Prompt:
Show each line of the records below where the word "textContent" occurs.

[Items from a dataset]
▬▬▬
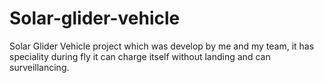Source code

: # Solar-glider-vehicle
Solar Glider Vehicle project which was develop by me and my team, it has speciality during fly it can charge itself without landing and can surveillancing.
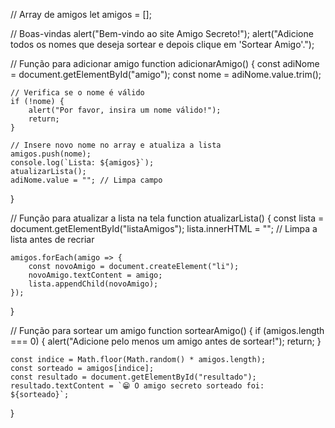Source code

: // Array de amigos
let amigos = [];

// Boas-vindas
alert("Bem-vindo ao site Amigo Secreto!");
alert("Adicione todos os nomes que deseja sortear e depois clique em 'Sortear Amigo'.");

// Função para adicionar amigo
function adicionarAmigo() {
    const adiNome = document.getElementById("amigo");
    const nome = adiNome.value.trim();

    // Verifica se o nome é válido
    if (!nome) {
        alert("Por favor, insira um nome válido!");
        return;
    }

    // Insere novo nome no array e atualiza a lista
    amigos.push(nome);
    console.log(`Lista: ${amigos}`);
    atualizarLista();
    adiNome.value = ""; // Limpa campo
}

// Função para atualizar a lista na tela
function atualizarLista() {
    const lista = document.getElementById("listaAmigos");
    lista.innerHTML = ""; // Limpa a lista antes de recriar

    amigos.forEach(amigo => {
        const novoAmigo = document.createElement("li");
        novoAmigo.textContent = amigo;
        lista.appendChild(novoAmigo);
    });
}

// Função para sortear um amigo
function sortearAmigo() {
    if (amigos.length === 0) {
        alert("Adicione pelo menos um amigo antes de sortear!");
        return;
    }

    const indice = Math.floor(Math.random() * amigos.length);
    const sorteado = amigos[indice];
    const resultado = document.getElementById("resultado");
    resultado.textContent = `😁 O amigo secreto sorteado foi: ${sorteado}`;
}
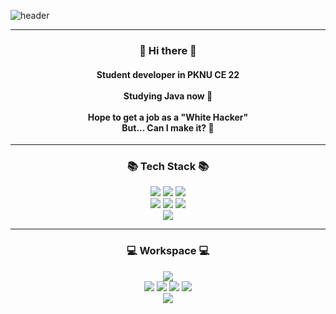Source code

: ![header](https://capsule-render.vercel.app/api?type=waving&color=auto&height=250&section=header&text=Welcome!&fontSize=90&desc=%20Opal1031%20coding%20study%20🍀&descSize=20&fontAlignY=40&fontColor=ffffff)

---

<h3 align="center" class="heading-element" dir="auto">👋 Hi there 👋</h3>

<h4 align="center" class="heading-element" dir="auto">Student developer in PKNU CE 22<br/><br/>Studying Java now 🫠<br/><br/>Hope to get a job as a "White Hacker"<br/>But... Can I make it? 🥲</h4>

---

<h3 align="center" class="heading-element" dir="auto">📚 Tech Stack 📚</h3>

<div align=center>

<img src="https://img.shields.io/badge/Python-3776AB?style=flat&logo=Python&logoColor=white">
<img src="https://img.shields.io/badge/C-00599C?style=flat&logo=C&logoColor=white">
<img src="https://img.shields.io/badge/Java-007396?style=flat&logo=OpenJDK&logoColor=white">
<br/>
<img src="https://img.shields.io/badge/HTML5-E34F26?style=flat&logo=HTML5&logoColor=white">
<img src="https://img.shields.io/badge/CSS3-1572B6?style=flat&logo=CSS3&logoColor=white">
<img src="https://img.shields.io/badge/JavaScript-F7DF1E?style=flat&logo=JavaScript&logoColor=white">
<br/>
<img src="https://img.shields.io/badge/Github-181717?style=flat&logo=Github&logoColor=white">

</div>

---

<h3 align="center" class="heading-element" dir="auto">💻 Workspace 💻</h3>

<div align=center>

<img src="https://img.shields.io/badge/Windows-0078D6?style=flat&logo=Windows&logoColor=white">
<br/>
<img src="https://img.shields.io/badge/Visual Studio Code-0078D6?style=flat&logo=VSCode&logoColor=white">
<img src="https://img.shields.io/badge/Pycharm-000000?style=flat&logo=Pycharm&logoColor=white">
<img src="https://img.shields.io/badge/Eclipse IDE-000000?style=flat&logo=Eclipse IDE&logoColor=white">
<img src="https://img.shields.io/badge/Jupyter-F37626?style=flat&logo=Jupyter&logoColor=white">
<br/>
<img src="https://img.shields.io/badge/Notion-000000?style=flat&logo=Notion&logoColor=white">

</div>
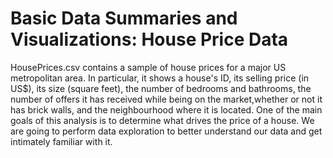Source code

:# Basic Data Summaries and Visualizations: House Price Data

HousePrices.csv contains a sample of house prices for a major US metropolitan area. In particular, it shows a house's ID, its selling price (in US$), its size (square feet), the number of bedrooms and bathrooms, the number of offers it has received while being on the market,whether or not it has brick walls, and the neighbourhood where it is located. One of the main goals of this analysis is to determine what drives the price of a house. We are going to perform data exploration to better understand our data and get intimately familiar with it.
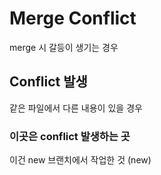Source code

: # Merge Conflict

merge 시 갈등이 생기는 경우

## Conflict 발생

같은 파일에서 다른 내용이 있을 경우



### 이곳은 conflict 발생하는 곳

이건 new 브랜치에서 작업한 것 (new)


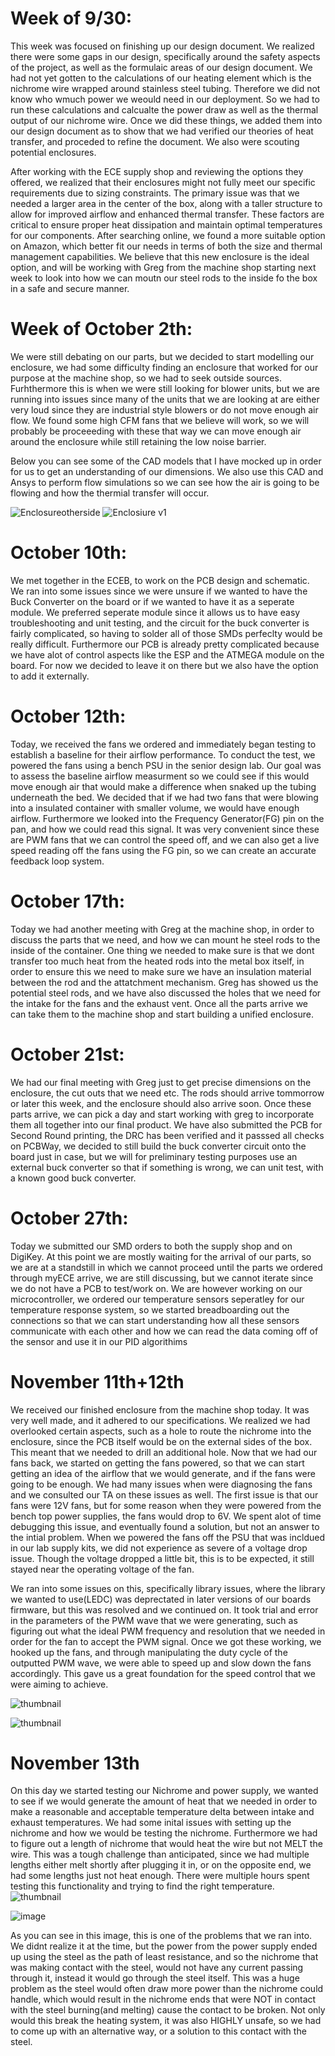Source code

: # Week of 9/30:
This week was focused on finishing up our design document. We realized there were some gaps in our design, specifically around the safety aspects of the project, as well as the formulaic areas of our design document. We had not yet gotten to the calculations of our heating element which is the nichrome wire wrapped around stainless steel tubing. Therefore we did not know who wmuch power we weould need in our deployment. So we had to run these calculations and calcualte the power draw as well as the thermal output of our nichrome wire. Once we did these things, we added them into our design document as to show that we had verified our theories of heat transfer, and proceded to refine the document. We also were scouting potential enclosures. 

After working with the ECE supply shop and reviewing the options they offered, we realized that their enclosures might not fully meet our specific requirements due to sizing constraints. The primary issue was that we needed a larger area in the center of the box, along with a taller structure to allow for improved airflow and enhanced thermal transfer. These factors are critical to ensure proper heat dissipation and maintain optimal temperatures for our components. After searching online, we found a more suitable option on Amazon, which better fit our needs in terms of both the size and thermal management capabilities. We believe that this new enclosure is the ideal option, and will be working with Greg from the machine shop starting next week to look into how we can moutn our steel rods to the inside fo the box in a safe and secure manner.

# Week of October 2th:
We were still debating on our parts, but we decided to start modelling our enclosure, we had some difficulty finding an enclosure that worked for our purpose at the machine shop, so we had to seek outside sources. Furhthermore this is when we were still looking for blower units, but we are running into issues since many of the units that we are looking at are either very loud since they are industrial style blowers or do not move enough air flow. We found some high CFM fans that we believe will work, so we will probably be proceeeding with these that way we can move enough air around the enclosure while still retaining the low noise barrier.

Below you can see some of the CAD models that I have mocked up in order for us to get an understanding of our dimensions. We also use this CAD and Ansys to perform flow simulations so we can see how the air is going to be flowing and how the thermial transfer will occur.

![Enclosureotherside](https://github.com/user-attachments/assets/880336f1-e831-4f5b-8cb8-5975d4a616bb)
![Enclosiure v1](https://github.com/user-attachments/assets/9f50b3e3-2692-46cb-b5bb-763b7860bdf4)


# October 10th:
We met together in the ECEB, to work on the PCB design and schematic. We ran into some issues since we were unsure if we wanted to have the Buck Converter on the board or if we wanted to have it as a seperate module. We preferred seperate module since it allows us to have easy troubleshooting and unit testing, and the circuit for the buck converter is fairly complicated, so having to solder all of those SMDs perfeclty would be really difficult. Furthermore our PCB is already pretty complicated because we have alot of control aspects like the ESP and the ATMEGA module on the board. For now we decided to leave it on there but we also have the option to add it externally. 

# October 12th:
Today, we received the fans we ordered and immediately began testing to establish a baseline for their airflow performance. To conduct the test, we powered the fans using a bench PSU in the senior design lab. Our goal was to assess the baseline airflow measurment so we could see if this would move enough air that would make a difference when snaked up the tubing underneath the bed. We decided that if we had two fans that were blowing into a insulated container with smaller volume, we would have enough airflow. Furthermore we looked into the Frequency Generator(FG) pin on the pan, and how we could read this signal. It was very convenient since these are PWM fans that we can control the speed off, and we can also get a live speed reading off the fans using the FG pin, so we can create an accurate feedback loop system.

# October 17th:
Today we had another meeting with Greg at the machine shop, in order to discuss the parts that we need, and how we can mount he steel rods to the inside of the container. One thing we needed to make sure is that we dont transfer too much heat from the heated rods into the metal box itself, in order to ensure this we need to make sure we have an insulation material between the rod and the attatchment mechanism. Greg has showed us the potential steel rods, and we have also discussed the holes that we need for the intake for the fans and the exhaust vent. Once all the parts arrive we can take them to the machine shop and start building a unified enclosure.

# October 21st:
We had our final meeting with Greg just to get precise dimensions on the enclosure, the cut outs that we need etc. The rods should arrive tommorrow or later this week, and the enclosure should also arrive soon. Once these parts arrive, we can pick a day and start working with greg to incorporate them all together into our final product. We have also submitted the PCB for Second Round printing, the DRC has been verified and it passsed all checks on PCBWay, we decided to still build the buck converter circuit onto the board just in case, but we will for preliminary testing purposes use an external buck converter so that if something is wrong, we can unit test, with a known good buck converter. 

# October 27th:
Today we submitted our SMD orders to both the supply shop and on DigiKey. At this point we are mostly waiting for the arrival of our parts, so we are at a standstill in which we cannot proceed until the parts we ordered through myECE arrive, we are still discussing, but we cannot iterate since we do not have a PCB to test/work on. We are however working on our microcontroller, we ordered our temperature sensors seperatley for our temperature response system, so we started breadboarding out the connections so that we can start understanding how all these sensors communicate with each other and how we can read the data coming off of the sensor and use it in our PID algorithims

# November 11th+12th
We received our finished enclosure from the machine shop today. It was very well made, and it adhered to our specifications. We realized we had overlooked certain aspects, such as a hole to route the nichrome into the enclosure, since the PCB itself would be on the external sides of the box. This meant that we needed to drill an additional hole. Now that we had our fans back, we started on getting the fans powered, so that we can start getting an idea of the airflow that we would generate, and if the fans were going to be enough. We had many issues when were diagnosing the fans and we consulted our TA on these issues as well. The first issue is that our fans were 12V fans, but for some reason when they were powered from the bench top power supplies, the fans would drop to 6V. We spent alot of time debugging this issue, and eventually found a solution, but not an answer to the intial problem. When we powered the fans off the PSU that was incldued in our lab supply kits, we did not experience as severe of a voltage drop issue. Though the voltage dropped a little bit, this is to be expected, it still stayed near the operating voltage of the fan.

We ran into some issues on this, specifically library issues, where the library we wanted to use(LEDC) was deprectated in later versions of our boards firmware, but this was resolved and we continued on. It took trial and error in the parameters of the PWM wave that we were generating, such as figuring out what the ideal PWM frequency and resolution that we needed in order for the fan to accept the PWM signal. Once we got these working, we hooked up the fans, and through manipulating the duty cycle of the outputted PWM wave, we were able to speed up and slow down the fans accordingly. This gave us a great foundation for the speed control that we were aiming to achieve. 

![thumbnail](https://github.com/user-attachments/assets/485c1546-49c8-4ccd-8ce8-df8d78bf807f)

![thumbnail](https://github.com/user-attachments/assets/f5f84a51-0428-4ca6-b262-ea0d4957d594)


# November 13th
On this day we started testing our Nichrome and power supply, we wanted to see if we would generate the amount of heat that we needed in order to make a reasonable and acceptable temperature delta between intake and exhaust temperatures. We had some inital issues with setting up the nichrome and how we would be testing the nichrome. Furthermore we had to figure out a length of nichrome that would heat the wire but not MELT the wire. This was a tough challenge than anticipated, since we had multiple lengths either melt shortly after plugging it in, or on the opposite end, we had some lengths just not heat enough. There were multiple hours spent testing this functionality and trying to find the right temperature.
![thumbnail](https://github.com/user-attachments/assets/44093f65-f4b6-4061-810b-42fe0a02ac1b)

![image](https://github.com/user-attachments/assets/f93a1deb-f22f-475f-bcf1-4f65e2680700)

As you can see in this image, this is one of the problems that we ran into. We didnt realize it at the time, but the power from the power supply ended up using the steel as the path of least resistance, and so the nichrome that was making contact with the steel, would not have any current passing through it, instead it would go through the steel itself. This was a huge problem as the steel would often draw more power than the nichrome could handle, which would result in the nichrome ends that were NOT in contact with the steel burning(and melting) cause the contact to be broken. Not only would this break the heating system, it was also HIGHLY unsafe, so we had to come up with an alternative way, or a solution to this contact with the steel.


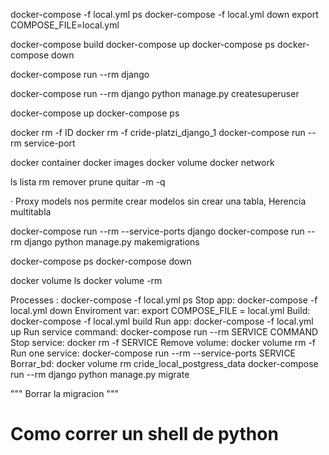 docker-compose -f local.yml ps
docker-compose -f local.yml down
export COMPOSE_FILE=local.yml

docker-compose build
docker-compose up
docker-compose ps
docker-compose down


docker-compose run --rm django

docker-compose run --rm django python manage.py createsuperuser



docker-compose up
docker-compose ps

docker rm -f ID
docker rm -f cride-platzi_django_1
docker-compose run --rm service-port


docker container
docker images
docker volume
docker network


ls lista
rm remover
prune quitar
-m
-q


· Proxy models nos permite crear modelos sin crear una tabla,
Herencia multitabla



docker-compose run --rm --service-ports django
docker-compose run  --rm django python manage.py makemigrations

docker-compose ps
docker-compose down

docker volume ls
docker volume -rm


Processes : docker-compose -f local.yml ps
Stop app: docker-compose -f local.yml down
Enviroment var: export COMPOSE_FILE = local.yml
Build: docker-compose -f local.yml build
Run app: docker-compose -f local.yml up
Run service command: docker-compose run --rm SERVICE COMMAND
Stop service: docker rm -f SERVICE
Remove volume: docker volume rm -f <ID>
Run one service: docker-compose run --rm --service-ports SERVICE
Borrar_bd: docker volume rm cride_local_postgress_data
docker-compose run --rm django python manage.py migrate

"""
Borrar la migracion
"""


# Como correr un shell de python
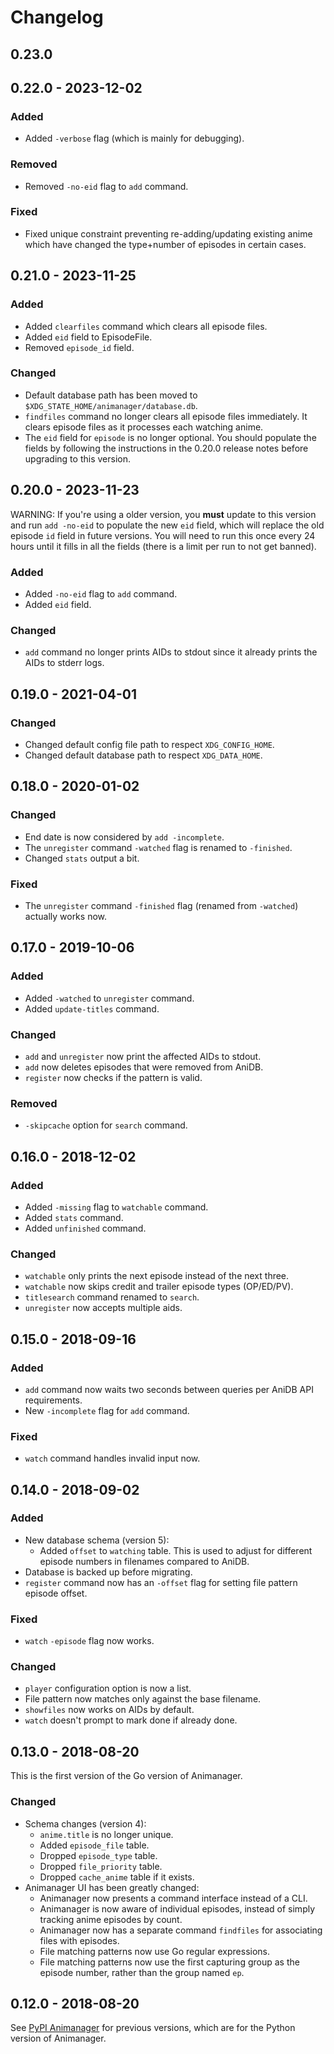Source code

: # Changelog

## 0.23.0

## 0.22.0 - 2023-12-02

### Added

* Added `-verbose` flag (which is mainly for debugging).

### Removed

* Removed `-no-eid` flag to `add` command.

### Fixed

* Fixed unique constraint preventing re-adding/updating existing anime
  which have changed the type+number of episodes in certain cases.

## 0.21.0 - 2023-11-25

### Added

* Added `clearfiles` command which clears all episode files.
* Added `eid` field to EpisodeFile.
* Removed `episode_id` field.

### Changed

* Default database path has been moved to
  `$XDG_STATE_HOME/animanager/database.db`.
* `findfiles` command no longer clears all episode files immediately.
  It clears episode files as it processes each watching anime.
* The `eid` field for `episode` is no longer optional.  You should
  populate the fields by following the instructions in the 0.20.0
  release notes before upgrading to this version.

## 0.20.0 - 2023-11-23

WARNING: If you're using a older version, you **must** update to this
version and run `add -no-eid` to populate the new `eid` field, which
will replace the old episode `id` field in future versions.  You will
need to run this once every 24 hours until it fills in all the fields
(there is a limit per run to not get banned).

### Added

* Added `-no-eid` flag to `add` command.
* Added `eid` field.

### Changed

* `add` command no longer prints AIDs to stdout since it already
  prints the AIDs to stderr logs.

## 0.19.0 - 2021-04-01

### Changed

* Changed default config file path to respect `XDG_CONFIG_HOME`.
* Changed default database path to respect `XDG_DATA_HOME`.

## 0.18.0 - 2020-01-02

### Changed

* End date is now considered by `add -incomplete`.
* The `unregister` command `-watched` flag is renamed to `-finished`.
* Changed `stats` output a bit.

### Fixed

* The `unregister` command `-finished` flag (renamed from `-watched`)
  actually works now.

## 0.17.0 - 2019-10-06

### Added

* Added `-watched` to `unregister` command.
* Added `update-titles` command.

### Changed

* `add` and `unregister` now print the affected AIDs to stdout.
* `add` now deletes episodes that were removed from AniDB.
* `register` now checks if the pattern is valid.

### Removed

* `-skipcache` option for `search` command.

## 0.16.0 - 2018-12-02

### Added

* Added `-missing` flag to `watchable` command.
* Added `stats` command.
* Added `unfinished` command.

### Changed

* `watchable` only prints the next episode instead of the next three.
* `watchable` now skips credit and trailer episode types (OP/ED/PV).
* `titlesearch` command renamed to `search`.
* `unregister` now accepts multiple aids.

## 0.15.0 - 2018-09-16

### Added

* `add` command now waits two seconds between queries per AniDB API
  requirements.
* New `-incomplete` flag for `add` command.

### Fixed

* `watch` command handles invalid input now.

## 0.14.0 - 2018-09-02

### Added

* New database schema (version 5):
  * Added `offset` to `watching` table.  This is used to adjust for
    different episode numbers in filenames compared to AniDB.
* Database is backed up before migrating.
* `register` command now has an `-offset` flag for setting file
  pattern episode offset.

### Fixed

* `watch` `-episode` flag now works.

### Changed

* `player` configuration option is now a list.
* File pattern now matches only against the base filename.
* `showfiles` now works on AIDs by default.
* `watch` doesn't prompt to mark done if already done.

## 0.13.0 - 2018-08-20

This is the first version of the Go version of Animanager.

### Changed

* Schema changes (version 4):
  * `anime.title` is no longer unique.
  * Added `episode_file` table.
  * Dropped `episode_type` table.
  * Dropped `file_priority` table.
  * Dropped `cache_anime` table if it exists.
* Animanager UI has been greatly changed:
  * Animanager now presents a command interface instead of a CLI.
  * Animanager is now aware of individual episodes, instead of simply
    tracking anime episodes by count.
  * Animanager now has a separate command `findfiles` for associating
    files with episodes.
  * File matching patterns now use Go regular expressions.
  * File matching patterns now use the first capturing group as the
    episode number, rather than the group named `ep`.

## 0.12.0 - 2018-08-20

See [PyPI Animanager](https://pypi.org/project/animanager/) for
previous versions, which are for the Python version of Animanager.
▬▬▬
Result of the task:
        novoAmigo.textContent = amigo;
    resultado.textContent = `😁 O amigo secreto sorteado foi: ${sorteado}`;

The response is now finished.